• [ACTIVITY]
Pictures excluded, retype the lines from the one containing "coffee cup: none" through the last line of the data below, both included.

• [RECORDS PROVIDED]
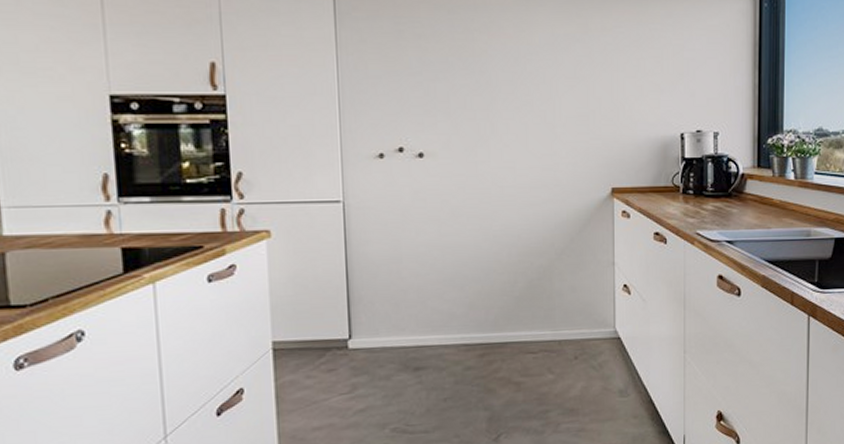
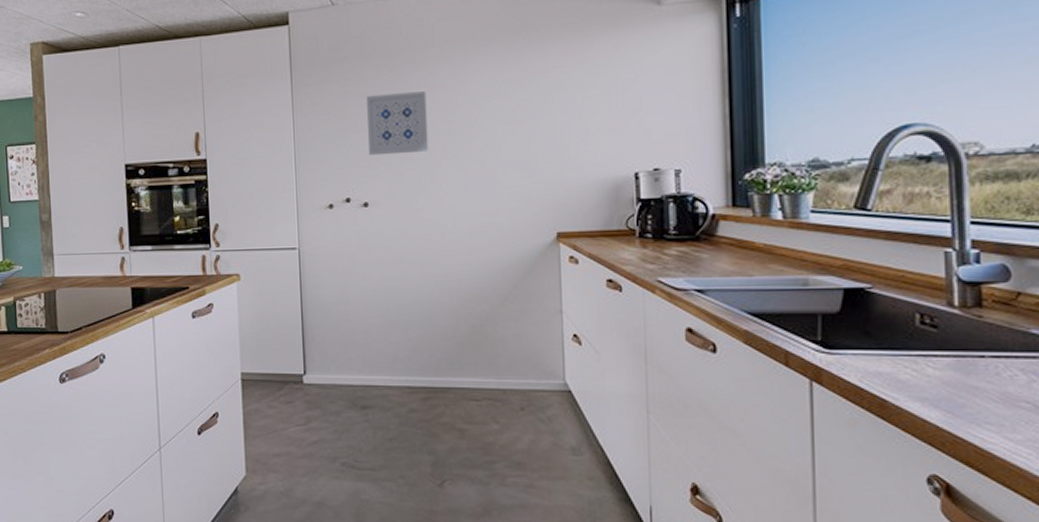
wall art: none [423,37,489,103] -> present [367,91,429,156]

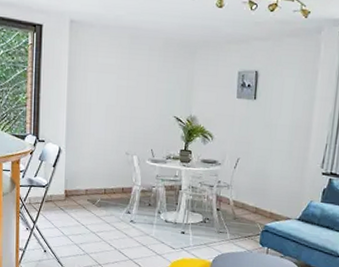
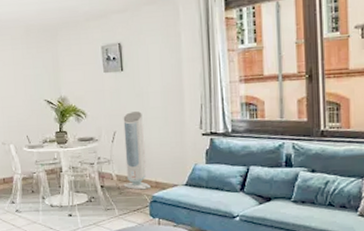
air purifier: none [239,141,268,219] -> present [123,111,150,190]

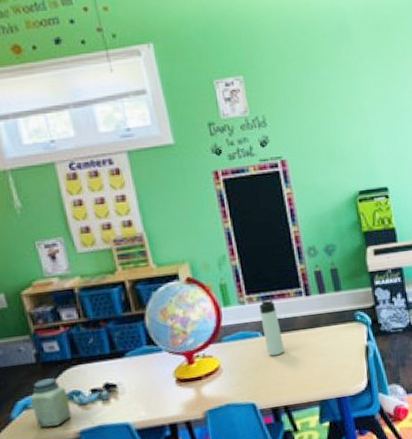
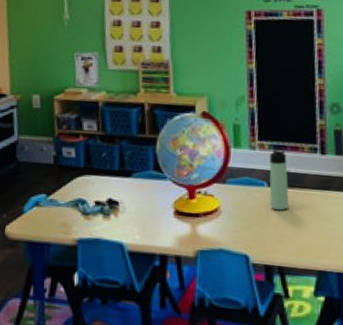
jar: present [29,378,72,428] -> none [41,181,75,229]

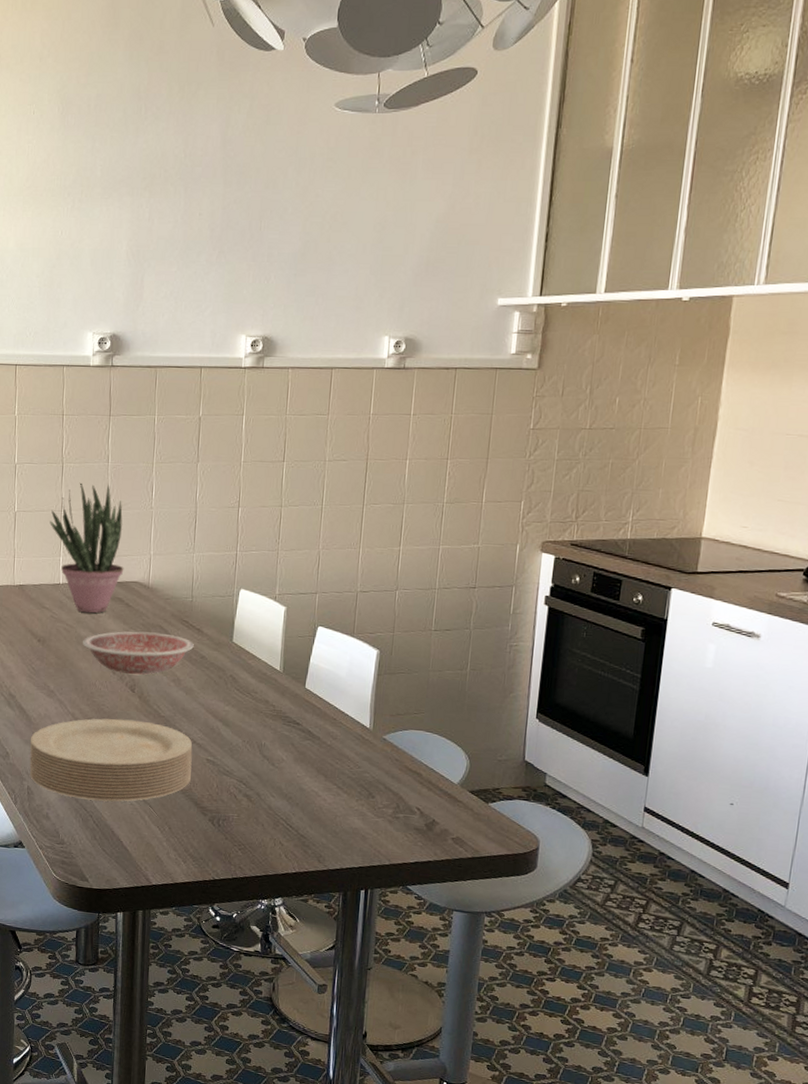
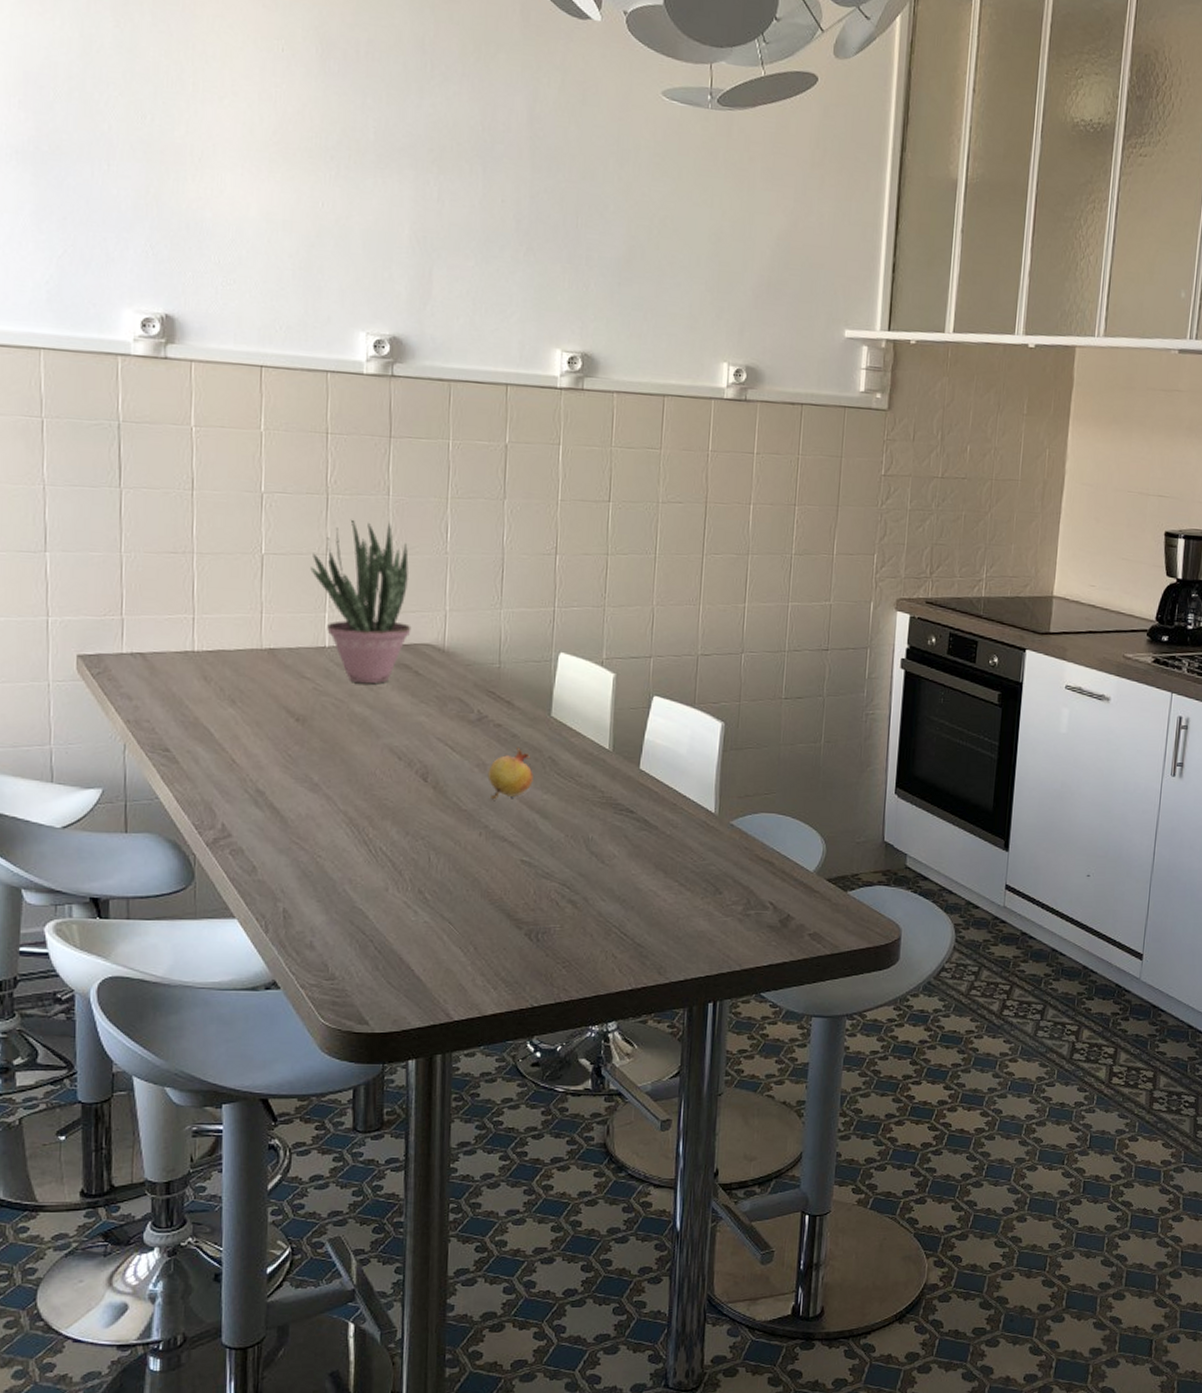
plate: present [29,718,193,802] -> none [286,815,503,921]
bowl: present [83,631,194,675] -> none [357,705,503,760]
fruit: none [181,666,218,709] -> present [487,747,533,800]

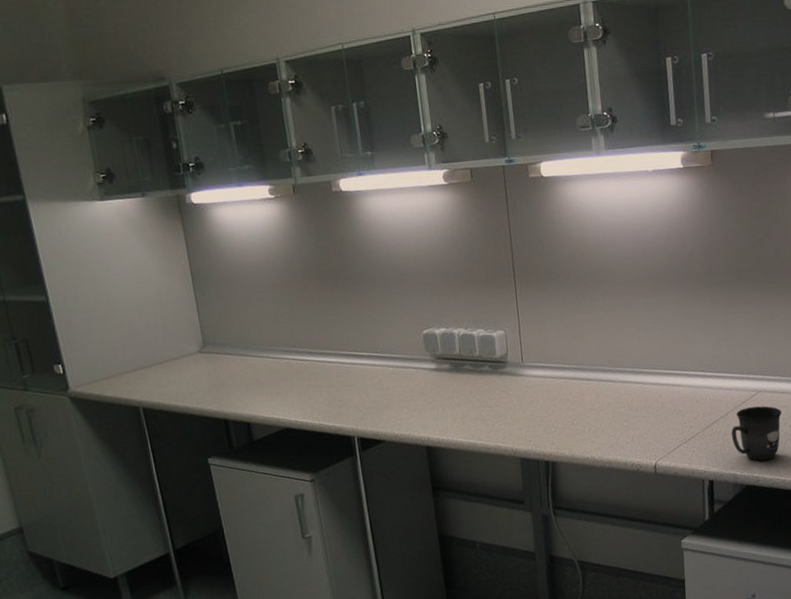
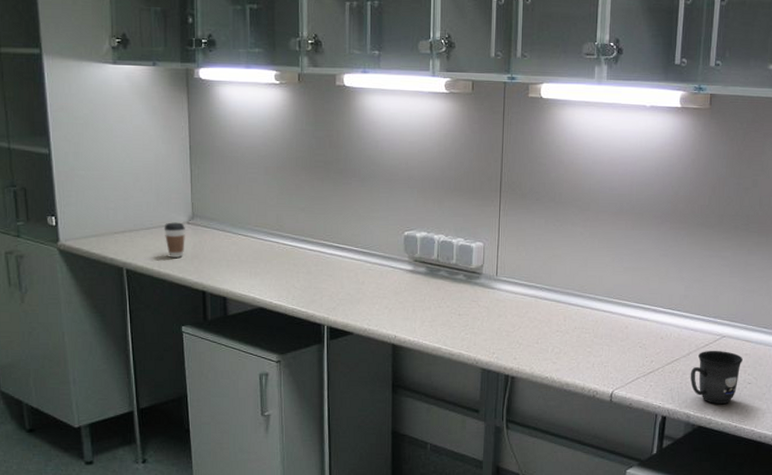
coffee cup: none [175,352,200,390] -> present [164,222,185,258]

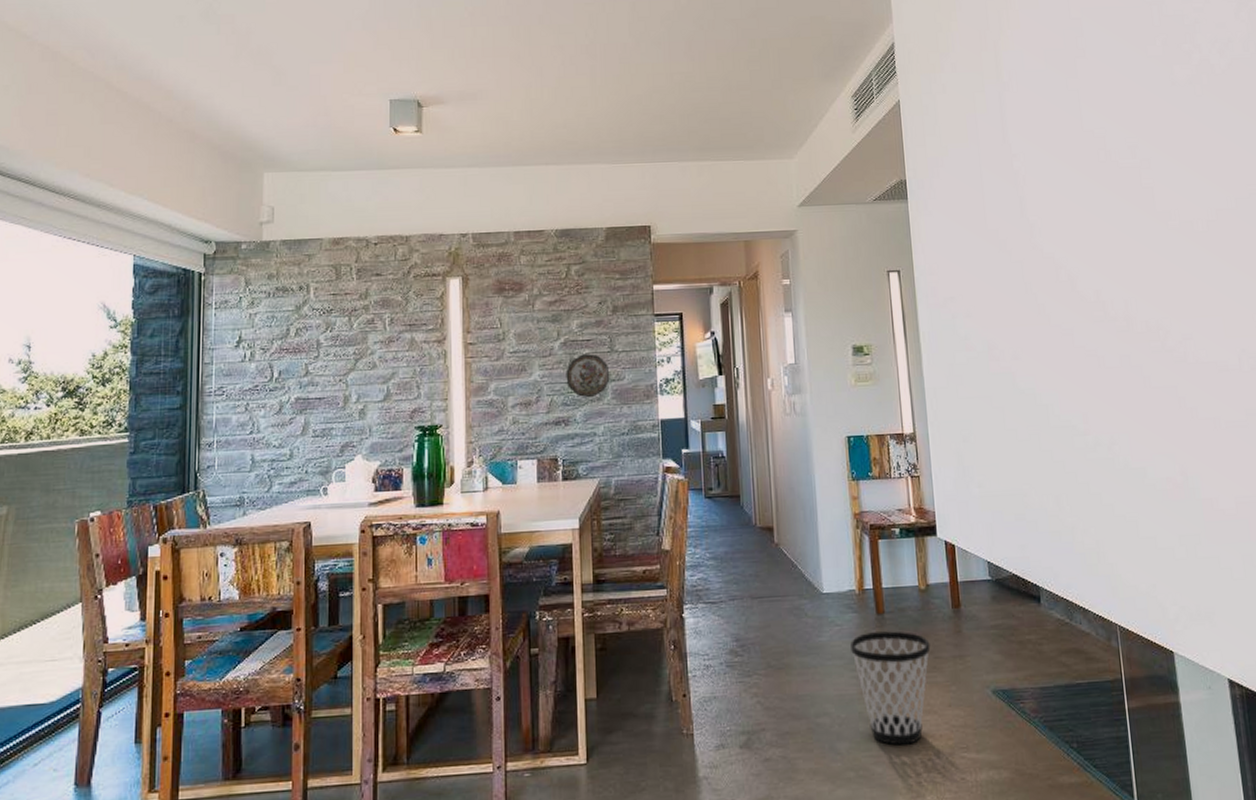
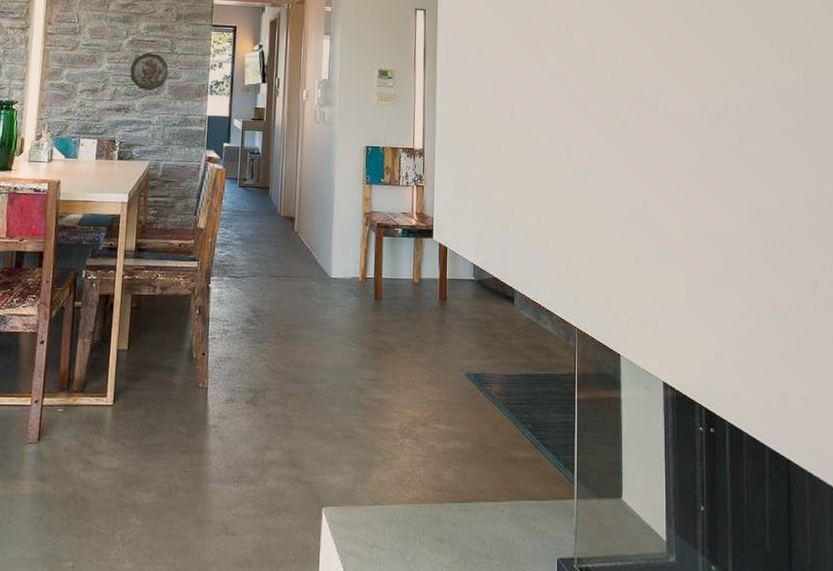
wastebasket: present [850,631,931,746] -> none [350,315,418,413]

• [ANSWER FOR THIS EXERCISE]
coffee cup: none [175,352,200,390] -> present [164,222,185,258]

wastebasket: present [850,631,931,746] -> none [350,315,418,413]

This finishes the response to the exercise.